_WHAT NEEDS TO BE DONE_
I would like you to restate each record word for word.

_STORED DATA_
BEGIN
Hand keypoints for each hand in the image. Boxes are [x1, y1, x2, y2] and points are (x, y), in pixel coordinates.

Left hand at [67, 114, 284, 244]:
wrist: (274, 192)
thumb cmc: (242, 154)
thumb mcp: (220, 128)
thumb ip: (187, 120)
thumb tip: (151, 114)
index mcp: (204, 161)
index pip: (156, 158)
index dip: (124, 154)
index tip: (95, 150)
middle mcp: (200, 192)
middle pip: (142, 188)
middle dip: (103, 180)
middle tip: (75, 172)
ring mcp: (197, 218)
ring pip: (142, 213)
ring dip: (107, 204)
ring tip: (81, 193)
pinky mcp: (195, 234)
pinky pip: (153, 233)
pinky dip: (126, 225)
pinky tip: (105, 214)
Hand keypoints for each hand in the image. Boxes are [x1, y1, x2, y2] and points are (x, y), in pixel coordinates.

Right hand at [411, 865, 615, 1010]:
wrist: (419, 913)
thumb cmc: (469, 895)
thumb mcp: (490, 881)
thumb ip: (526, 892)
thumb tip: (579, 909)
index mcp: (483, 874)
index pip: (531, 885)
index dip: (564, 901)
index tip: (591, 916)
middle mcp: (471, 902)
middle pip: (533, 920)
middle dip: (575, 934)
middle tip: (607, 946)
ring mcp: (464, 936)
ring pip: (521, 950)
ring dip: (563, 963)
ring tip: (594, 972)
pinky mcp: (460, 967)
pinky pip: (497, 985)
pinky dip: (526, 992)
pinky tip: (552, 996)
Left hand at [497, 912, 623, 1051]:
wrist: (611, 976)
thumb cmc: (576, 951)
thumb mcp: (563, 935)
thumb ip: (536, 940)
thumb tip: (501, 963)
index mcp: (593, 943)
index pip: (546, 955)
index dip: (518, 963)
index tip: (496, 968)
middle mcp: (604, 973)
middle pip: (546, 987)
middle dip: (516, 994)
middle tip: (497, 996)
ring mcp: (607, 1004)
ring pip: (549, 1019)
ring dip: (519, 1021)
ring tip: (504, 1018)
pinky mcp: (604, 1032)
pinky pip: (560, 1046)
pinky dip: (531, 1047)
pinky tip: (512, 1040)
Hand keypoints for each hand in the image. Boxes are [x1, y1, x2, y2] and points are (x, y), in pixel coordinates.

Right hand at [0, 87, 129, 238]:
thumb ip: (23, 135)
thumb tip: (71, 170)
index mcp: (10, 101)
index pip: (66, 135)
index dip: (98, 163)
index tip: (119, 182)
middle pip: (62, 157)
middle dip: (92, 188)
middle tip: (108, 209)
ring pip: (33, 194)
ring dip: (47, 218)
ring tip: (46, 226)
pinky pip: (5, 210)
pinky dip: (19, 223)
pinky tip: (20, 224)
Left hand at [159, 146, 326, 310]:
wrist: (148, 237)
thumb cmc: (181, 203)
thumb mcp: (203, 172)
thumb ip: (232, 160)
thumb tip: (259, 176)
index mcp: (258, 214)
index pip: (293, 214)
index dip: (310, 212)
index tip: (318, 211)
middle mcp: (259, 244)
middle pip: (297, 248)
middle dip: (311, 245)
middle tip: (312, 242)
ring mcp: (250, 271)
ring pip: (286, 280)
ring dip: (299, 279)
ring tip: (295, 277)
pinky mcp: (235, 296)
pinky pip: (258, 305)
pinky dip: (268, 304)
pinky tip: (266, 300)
END
_TASK RESPONSE_
Hand keypoints for each hand in the image. Boxes are [x1, y1, x2, y2] and points are (x, y), in pixel coordinates.

Left hand at [67, 114, 284, 244]:
wrist: (274, 192)
thumb cmc: (242, 154)
thumb mcp: (220, 128)
thumb ip: (187, 120)
thumb tip: (151, 114)
index mcp: (204, 161)
index pip: (156, 158)
index dip: (124, 154)
index tip: (95, 150)
middle mcp: (200, 192)
middle pip: (142, 188)
middle dip: (103, 180)
middle tip: (75, 172)
ring mcp: (197, 218)
ring pip: (142, 213)
ring dip: (107, 204)
ring tip: (81, 193)
pinky mcp: (195, 234)
pinky pip: (153, 233)
pinky dip: (126, 225)
pinky tip: (105, 214)
Hand keypoints for each hand in the image. Boxes are [x1, y1, x2, y2] and points are (x, y), in pixel coordinates.

Right hand at [411, 865, 615, 1010]:
wrist: (419, 913)
thumb cmc: (469, 895)
thumb mcp: (490, 881)
thumb ip: (526, 892)
thumb tip: (579, 909)
index mcp: (483, 874)
index pip: (531, 885)
index dip: (564, 901)
index tip: (591, 916)
middle mcp: (471, 902)
middle pip: (533, 920)
middle dip: (575, 934)
middle tip: (607, 946)
ring mcp: (464, 936)
ring pip: (521, 950)
ring dip: (563, 963)
ring tip: (594, 972)
pinky mcp: (460, 967)
pinky pip: (497, 985)
pinky dip: (526, 992)
pinky tip: (552, 996)
Left hand at [497, 912, 623, 1051]:
wrist: (611, 976)
thumb cmc: (576, 951)
thumb mcp: (563, 935)
thumb ip: (536, 940)
thumb tip: (501, 963)
index mcp: (593, 943)
index pip: (546, 955)
index dip: (518, 963)
index tip: (496, 968)
middle mcp: (604, 973)
middle pip: (546, 987)
middle dip: (516, 994)
middle tip: (497, 996)
ring mcp: (607, 1004)
ring pip: (549, 1019)
ring dip: (519, 1021)
ring tip: (504, 1018)
pinky mcp: (604, 1032)
pinky pip: (560, 1046)
pinky dip: (531, 1047)
pinky tip: (512, 1040)
Hand keypoints for each hand in the image. Boxes are [x1, y1, x2, y2] and points are (x, y), in pixel coordinates.

Right hand at [0, 87, 129, 238]:
thumb ip: (23, 135)
thumb tip: (71, 170)
index mcp: (10, 101)
index pip: (66, 135)
index dip: (98, 163)
index tip: (119, 182)
middle pip: (62, 157)
middle dip: (92, 188)
middle tip: (108, 209)
ring pip: (33, 194)
ring dip: (47, 218)
ring tip: (46, 226)
pinky pip: (5, 210)
pinky dip: (19, 223)
pinky tip: (20, 224)
Left hand at [159, 146, 326, 310]:
wrist: (148, 237)
thumb cmc: (181, 203)
thumb mcp: (203, 172)
thumb ip: (232, 160)
thumb tip: (259, 176)
index mcp: (258, 214)
index pip: (293, 214)
index dip: (310, 212)
index tip: (318, 211)
middle mcp: (259, 244)
middle pip: (297, 248)
middle dip: (311, 245)
middle tip: (312, 242)
ring mcp: (250, 271)
ring pip: (286, 280)
ring dip: (299, 279)
ring tip: (295, 277)
pinky mcp: (235, 296)
pinky pip: (258, 305)
pinky dip: (268, 304)
pinky tip: (266, 300)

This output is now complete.